Nine New Foods and Drinks to Try this Month
KOMBUCHA
This probiotic fermented tea is a totally fresh way to get your daily dose of healthy bacterial goodness. This probiotic bacteria can do beneficial wonders for your gut and immune system. Better yet, kombucha is a perfect alternative to soda because it is bubbly, tangy, low in carbohydrate, and comes in a variety of flavors.
SPROUTED FOODS
These grains and seeds have recently become trendy, but, ironically, their consumption was common before the advent of modern food production. Because grains are actually just seeds, they can be soaked and sprouted prior to consumption. Sprouting unleashes a seed’s potential because they keep their nutrition stores locked up until germination—a process that sends a signal to the seed to release the nutrients needed to grow a plant. Sprouting thus increases digestibility and the availability of nutrients such as zinc, magnesium, B vitamins, vitamin C, and even protein. Most of these nutrients are hard to get enough of—especially for those with limited meat intake—which makes sprouts extra beneficial. These foods—rice, wheat, quinoa, pumpkin seeds, and a variety of others—are “sprouting” up regularly now, so give them a try!
RADISHES
So maybe you tried radishes once or even twice, and you subsequently wrote them off as something on the “don’t like” list.
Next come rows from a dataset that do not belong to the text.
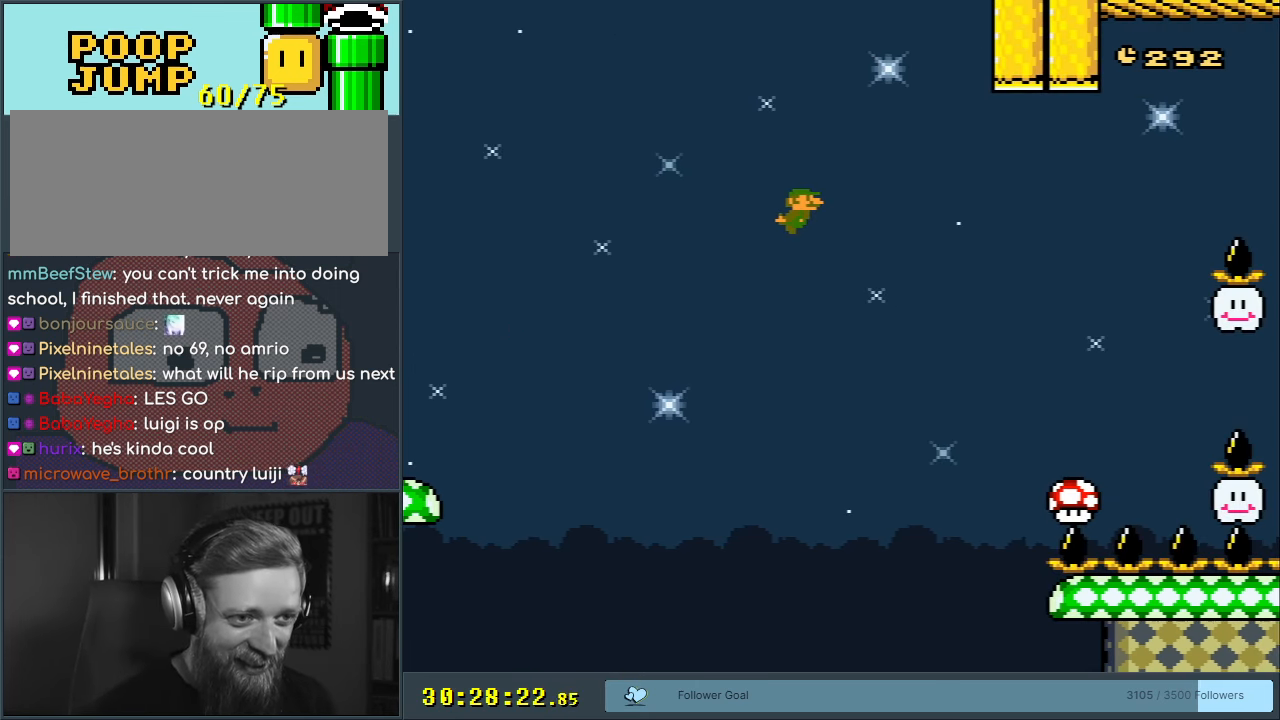
{"buttons": ["B", "Y", "DPAD_RIGHT"], "events": []}
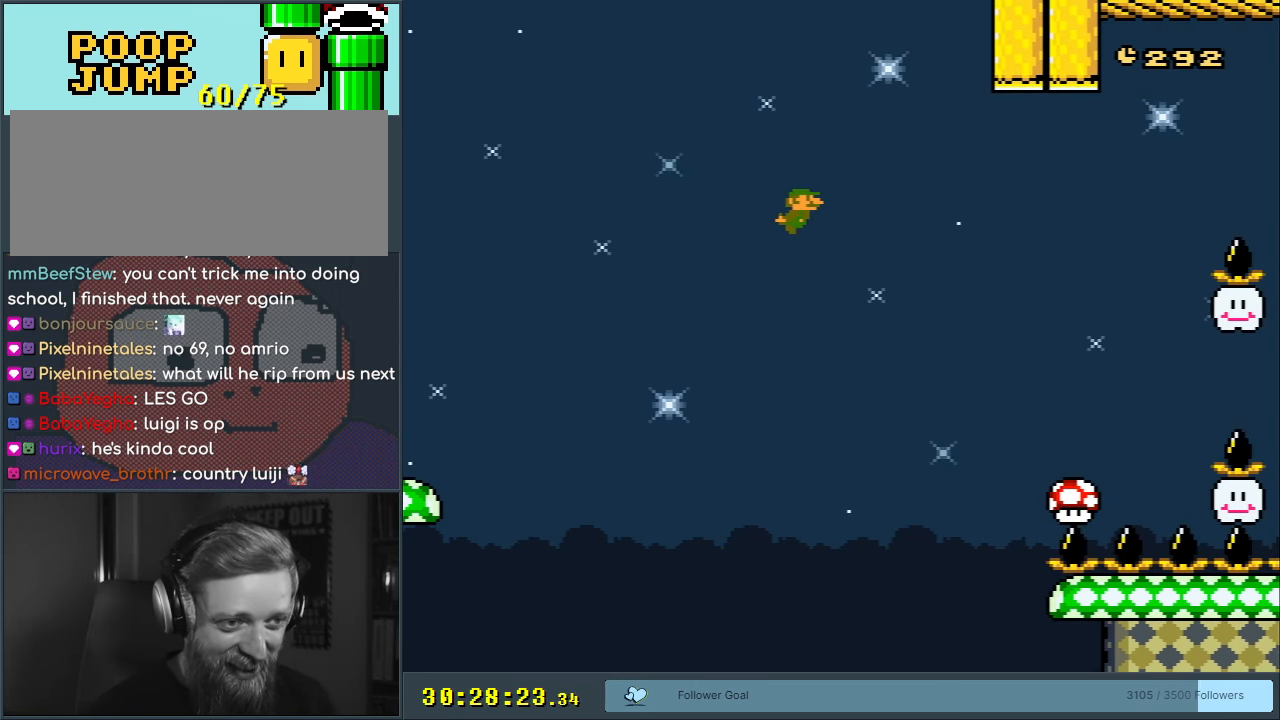
{"buttons": ["B", "Y", "DPAD_RIGHT"], "events": []}
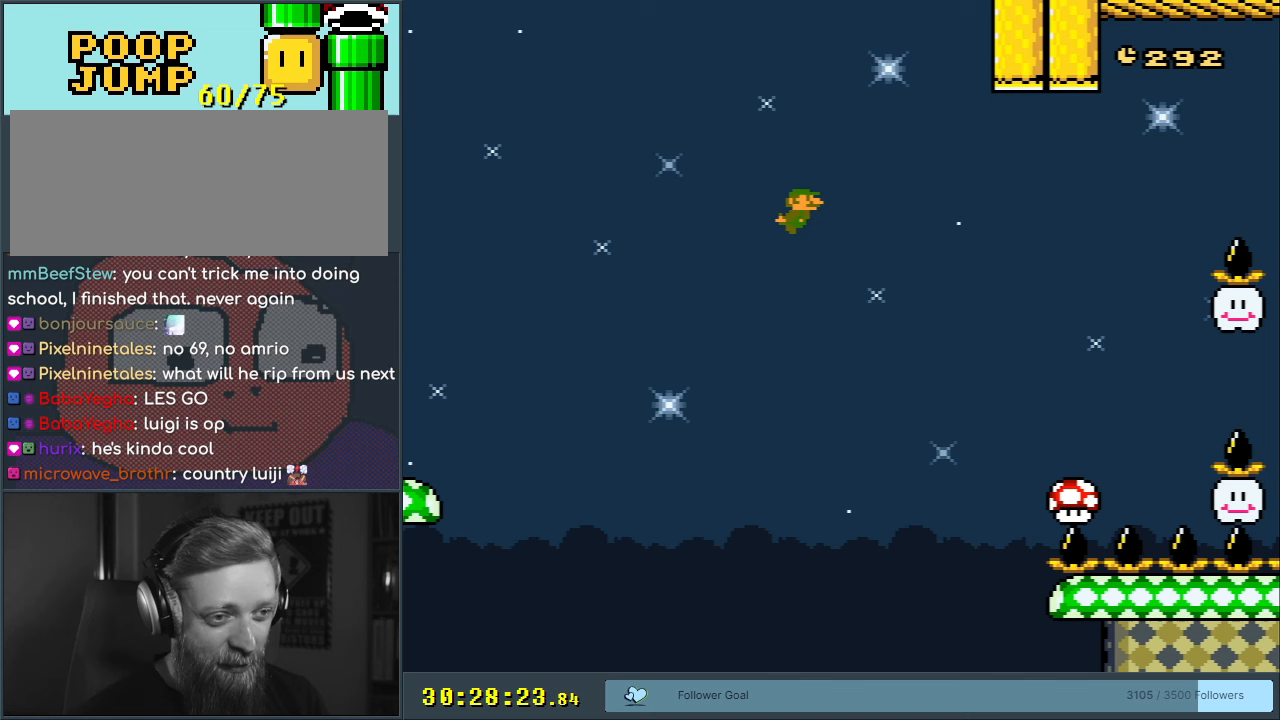
{"buttons": ["B", "Y", "DPAD_RIGHT"], "events": []}
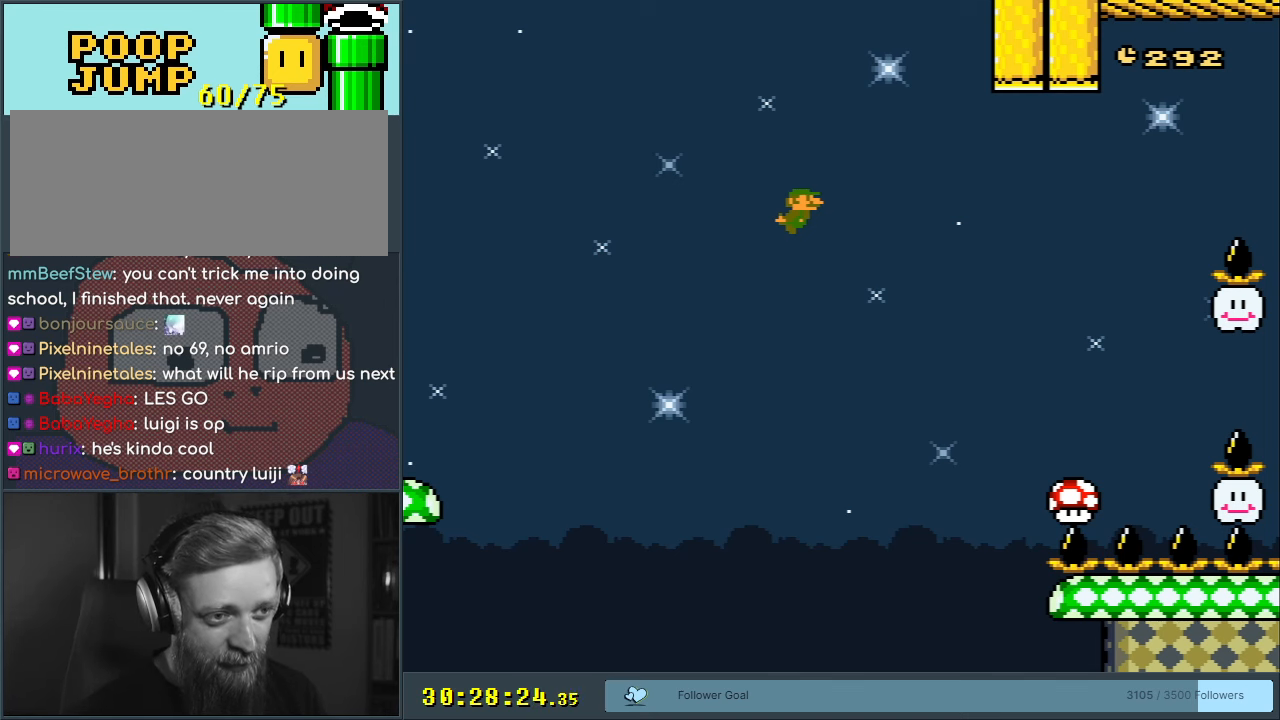
{"buttons": ["B", "Y", "DPAD_RIGHT"], "events": []}
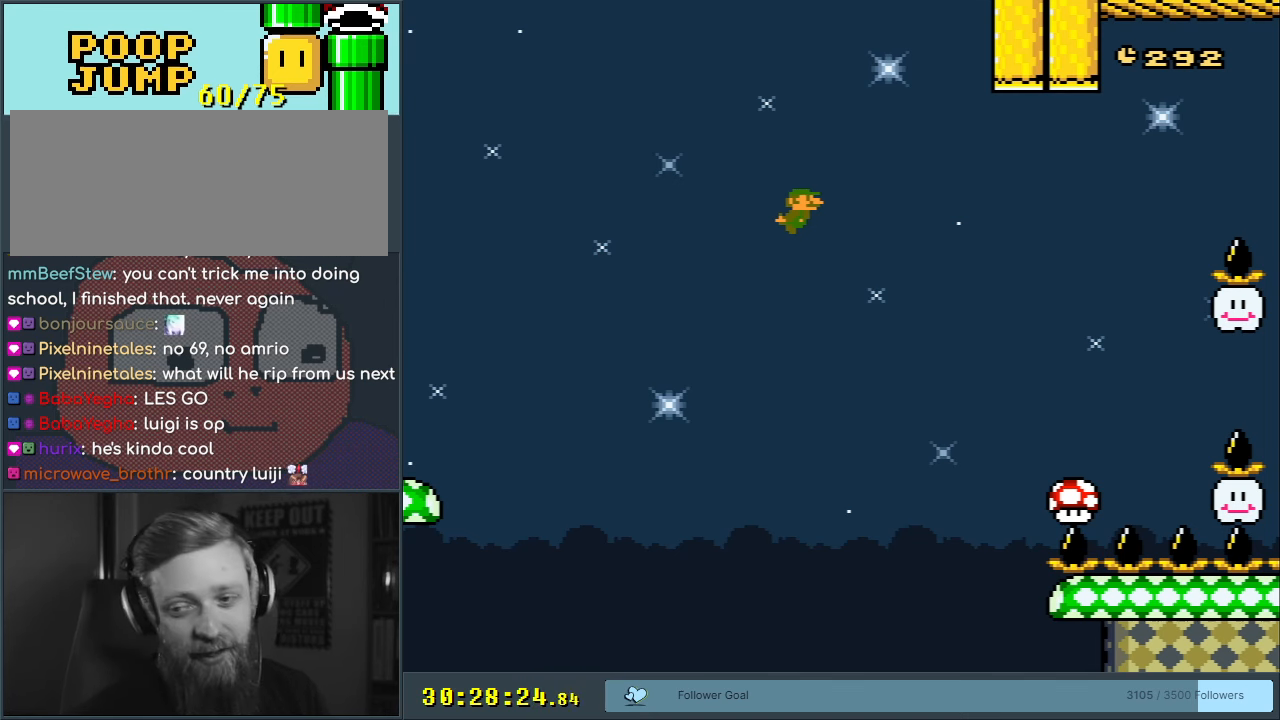
{"buttons": ["B", "Y", "DPAD_RIGHT"], "events": []}
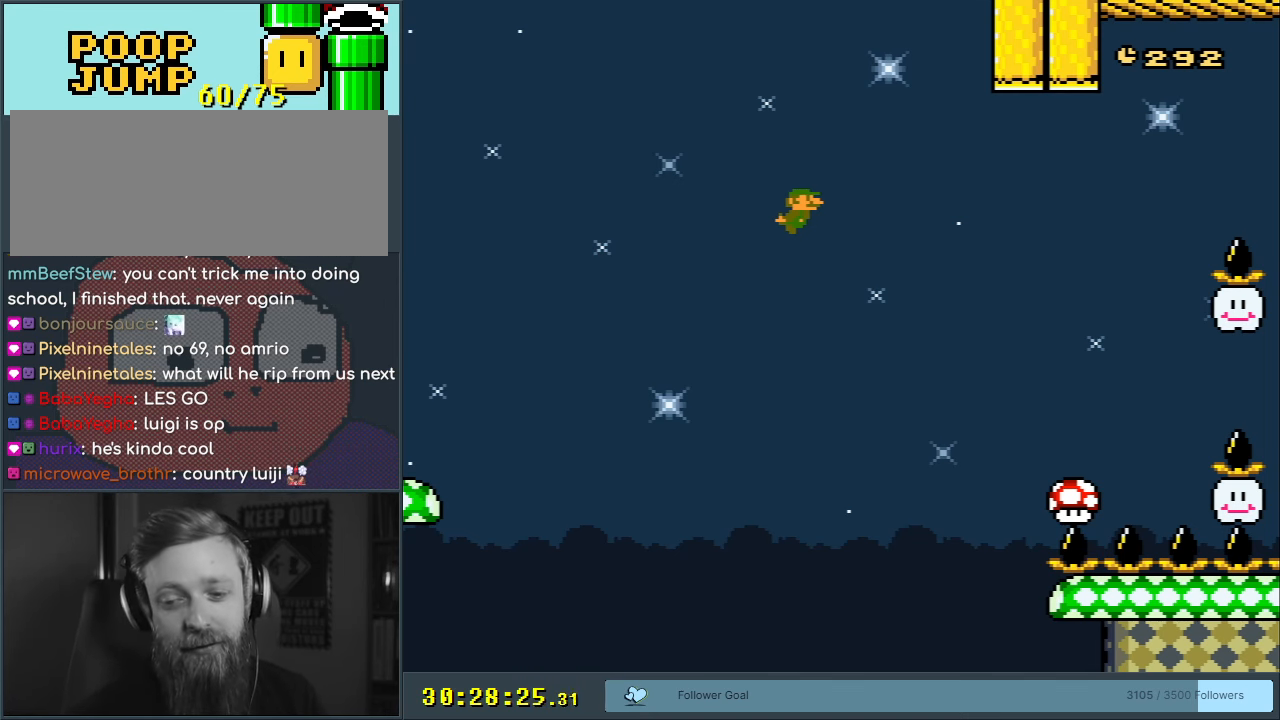
{"buttons": ["B", "Y", "DPAD_RIGHT"], "events": []}
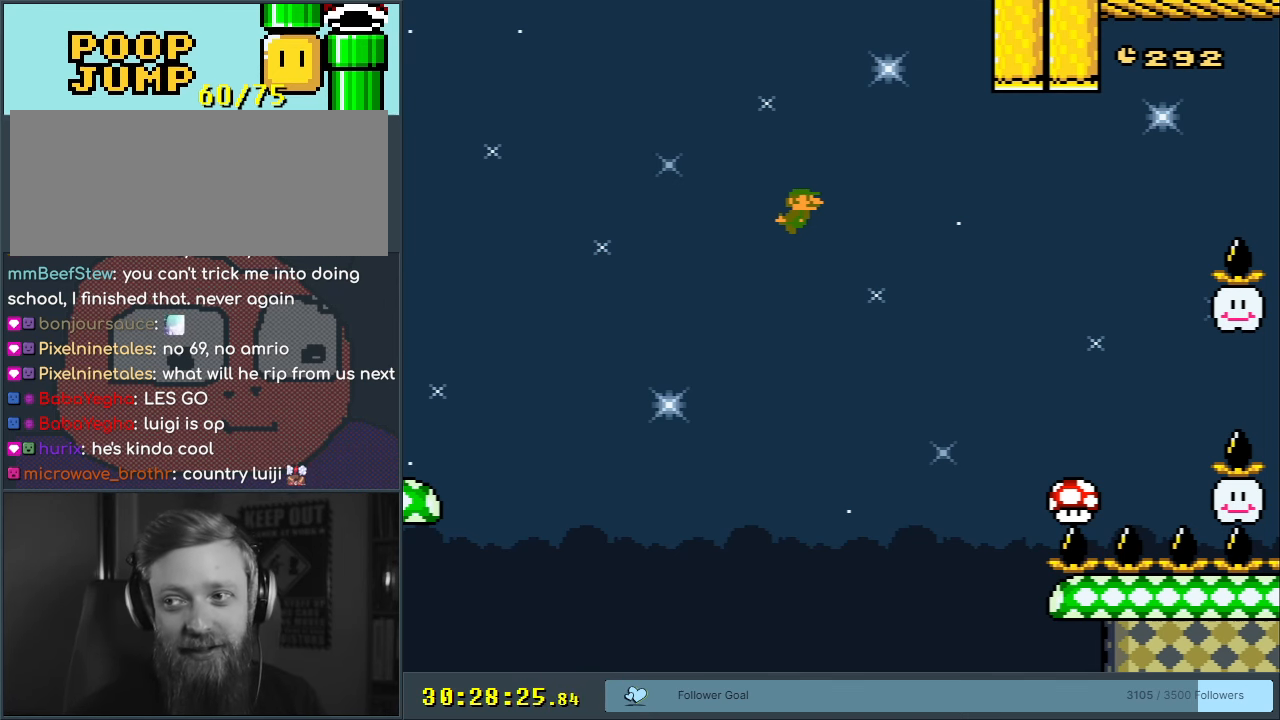
{"buttons": ["B", "Y", "DPAD_RIGHT"], "events": []}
Please, TRY THEM AGAIN. You see, radishes are not the kind of thing you should just bite into and decide whether you like them. Instead, they belong as a beautiful complement to other foods. Slice radishes thinly and add them to salads for a beautiful pop of color and a zesty crunch with a faintly peppery bite. Better yet, toss them in with a batch of roasted veggies. When roasted they lose their peppery bite and become sweet little veggie orbs. Here’s the deal: Olive oil, salt, and pepper + any other roasting veggie of your choice + 425F degrees for about 20 minutes = RADISH MAGIC. You can even throw in the radish leaves with your roasted veggie mashup and they’ll crisp up in the oven to make nicely toasted chips.
TURNIPS
Turnips are cooked like potatoes and have a similar flavor, except they’re very low calorie and extremely nutritious. Consider shaking your next soup up with turnips in place of potatoes—and don’t toss the turnip greens! With a little butter, salt, and pepper, sautéed turnip greens make for a delicious side dish. Or, try tossing the greens in your vegetable soup similar to the way you would use spinach. Delicious, nutritious, and thrifty—turnips have it all.
FENNEL
KEFIR
Kefir is a probiotic fermented milk product that is similar in flavor to yogurt, but typically has many more strains of beneficial bacteria and yeast. AKA, it’s great for gut health. You can find it in a variety of flavors similar to smoothie drinks. However, be aware that—like yogurt—it often has added sugars, so keep an eye on portion size or choose plain products. A fun twist on kefir is to make it savory rather than sweet by choosing plain kefir and adding salt to taste.

LENTILS
Lentils are nutrition powerhouses. They are an excellent source of protein and rich in a variety of nutrients, including folate, vitamin C, iron, zinc, vitamin K, choline, and the other B vitamins. Lentils are most frequently found in soup recipes, but they can also be used in salads, rice dishes, or standalone side dishes.
FERMENTED SAUERKRAUT
Sauerkraut may have a funny name, but it’s definitely a star when it comes to adding a salty crunch to sandwiches, hot dogs, burgers, or even as a snack. Fermentation is the simple process of adding salt to the cabbage to create brine; thus, sauerkraut is traditionally made without heat canning. If the right amount of salt is added, the conditions are perfect for the beneficial bacteria naturally present on the vegetable’s surface to multiply and “cure” the cabbage, creating flavorful compounds. The bacteria even improve the nutritional qualities of the cabbage because it can produce nutrients as the cabbage cures. Fermented sauerkraut that has never been heated retains its wonderful probiotic qualities, plus it’s crispier than canned or cooked varieties. Better yet, you can even find different flavors, such as my favorite— Farmhouse Cultures Smoked Jalapeno Sauerkraut.
KERRYGOLD BUTTER
Okay, so most people like butter, so it shouldn’t be a big ask to get you to try a new brand. Kerrygold butter is worth a try because the flavor is rich and the beautiful golden hue is due to the high beta-carotene content of the premium quality milk. Once you taste it, you’ll never look back.